Declining Taku River chinook subject of Fish Board proposals

Taku River chinook salmon are returning in alarmingly low numbers. Three Board of Fisheries proposals, each up for public comment, could affect who gets to catch the beleaguered kings and when.

The board will decide on the proposals at their Jan. 11-23 meeting in Sitka. Written and oral comments can be submitted until Dec. 28 and in person at the meeting.

“Southeast is a big meeting this year,” Board of Fisheries Executive Director Glenn Haight said. A total of 205 total proposals affecting Southeast and Yakutat finfish and shellfish fisheries will be decided.

Two proposals aim to allow more king salmon up Taku River — and past fishermen — by limiting fishing even when king salmon are projected to fall within an acceptable range. A third proposal would cut off early season commercial troll fisheries in water bodies traversed by Taku River chinook.

The Alaska Department of Fish and Game regulates Taku River king salmon on the basis of an “escapement” goal: the amount of fish they project need to make it upriver to spawn to keep population numbers healthy. Currently, that number is between 19,000 and 36,000 spawning chinook.

The two new proposals would limit king salmon fishing for both commercial and sport fishermen even if Fish and Game projects king salmon will meet escapement goals for the season. Escapement goals for Taku River chinook haven’t been met for two years, prompting Fish and Game to close sport fishing by emergency order in the Juneau area from April 15-June 15.

“Existing management strategy has failed to put adequate annual escapements into the Taku and Chilkat rivers,” wrote Mike Bethers, who submitted the proposals. “Years of fishing on escapement is to a large degree why these stocks are at all-time lows.”

Bethers’ solution is to divide the escapement range into thirds, allowing for different regulations under each third. If the number of returning chinook falls within the top third of the escapement goal, the proposal would limit fishing only moderately.

Regulations would be stricter in other thirds. If falling into the bottom third, for instance, sport fishing for king salmon in the Juneau area would be closed from April 15-June 15. The commercial troll fishery in Icy Straight, Chatham Straight and part of Lynn Canal would be closed, while drift net fishermen would be limited in some respects until June 30.

A third proposal seeks to align commercial trolling in northern Southeast with Juneau area sport fishing. Territorial Sportsmen, Inc., the Juneau-based group which operates the Golden North Salmon Derby, is seeking a regulation which would close troll fisheries in Icy Straight, Chatham Strait and Lynn Canal when early-season sport fishing was closed in Juneau.

Those troll fisheries, though not targeting king salmon, are “upstream in a sense” from Taku River, Territorial Sportsman, Inc. Vice President Matt Robus said.
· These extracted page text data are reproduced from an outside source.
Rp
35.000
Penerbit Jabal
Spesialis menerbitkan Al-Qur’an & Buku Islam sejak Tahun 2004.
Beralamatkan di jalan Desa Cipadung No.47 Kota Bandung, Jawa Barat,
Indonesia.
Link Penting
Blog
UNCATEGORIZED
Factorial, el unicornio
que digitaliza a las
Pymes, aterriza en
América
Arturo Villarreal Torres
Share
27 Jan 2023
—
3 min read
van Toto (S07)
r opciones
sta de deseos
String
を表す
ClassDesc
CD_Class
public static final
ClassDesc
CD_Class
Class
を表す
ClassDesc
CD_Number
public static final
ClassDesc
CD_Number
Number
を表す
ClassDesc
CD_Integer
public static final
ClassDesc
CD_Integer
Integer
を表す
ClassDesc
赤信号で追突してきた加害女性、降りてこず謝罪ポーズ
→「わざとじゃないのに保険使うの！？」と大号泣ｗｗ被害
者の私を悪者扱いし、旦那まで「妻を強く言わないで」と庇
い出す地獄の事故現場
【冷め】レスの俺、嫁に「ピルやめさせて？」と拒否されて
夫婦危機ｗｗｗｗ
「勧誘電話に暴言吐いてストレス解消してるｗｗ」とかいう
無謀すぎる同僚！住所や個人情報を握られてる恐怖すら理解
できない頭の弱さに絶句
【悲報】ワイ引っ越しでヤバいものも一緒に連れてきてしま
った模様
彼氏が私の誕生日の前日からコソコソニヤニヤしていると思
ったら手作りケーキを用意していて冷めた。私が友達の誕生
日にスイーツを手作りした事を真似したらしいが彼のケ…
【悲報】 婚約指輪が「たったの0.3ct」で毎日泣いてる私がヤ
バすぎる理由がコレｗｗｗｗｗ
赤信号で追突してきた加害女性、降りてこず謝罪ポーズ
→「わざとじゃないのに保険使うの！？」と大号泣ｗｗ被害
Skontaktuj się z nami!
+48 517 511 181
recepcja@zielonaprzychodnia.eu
Even the incidental catch and release of king salmon in these fisheries could pose a problem in years where the Taku River king salmon stock has struggled.

“Every fish that’s taken when the stocks are so low that we haven’t made escapement for years in a row is important,” Robus said by phone Tuesday. “Our intent is to get every possible fish into those streams so the Taku stock has a chance at rebuilding.”

The decline in returning Taku River chinook is part of a Southeast-wide drop which this year prompted a blanket ban on king salmon retention in the region.

Anyone interested in commenting on the Board of Fisheries proposals can submit written or oral comments to the board. Written comments up to 100 pages can be submitted to ADF&G at P.O. box 115526 in Juneau, Alaska, 99811-5526, by fax at 465-6094.

Other notable proposals up for a vote at the January meeting include: a proposal to prohibit the use of all aircraft used to locate salmon or direct commercial fishing operations during open commercial fishing periods in Southeast Alaska; a proposal to increase the number of Dungeness pots commercial fishermen can use from 300 to 400; a separate proposal that would reduce the number from 300 to 240 and a proposal to establish a squid purse seine fishery.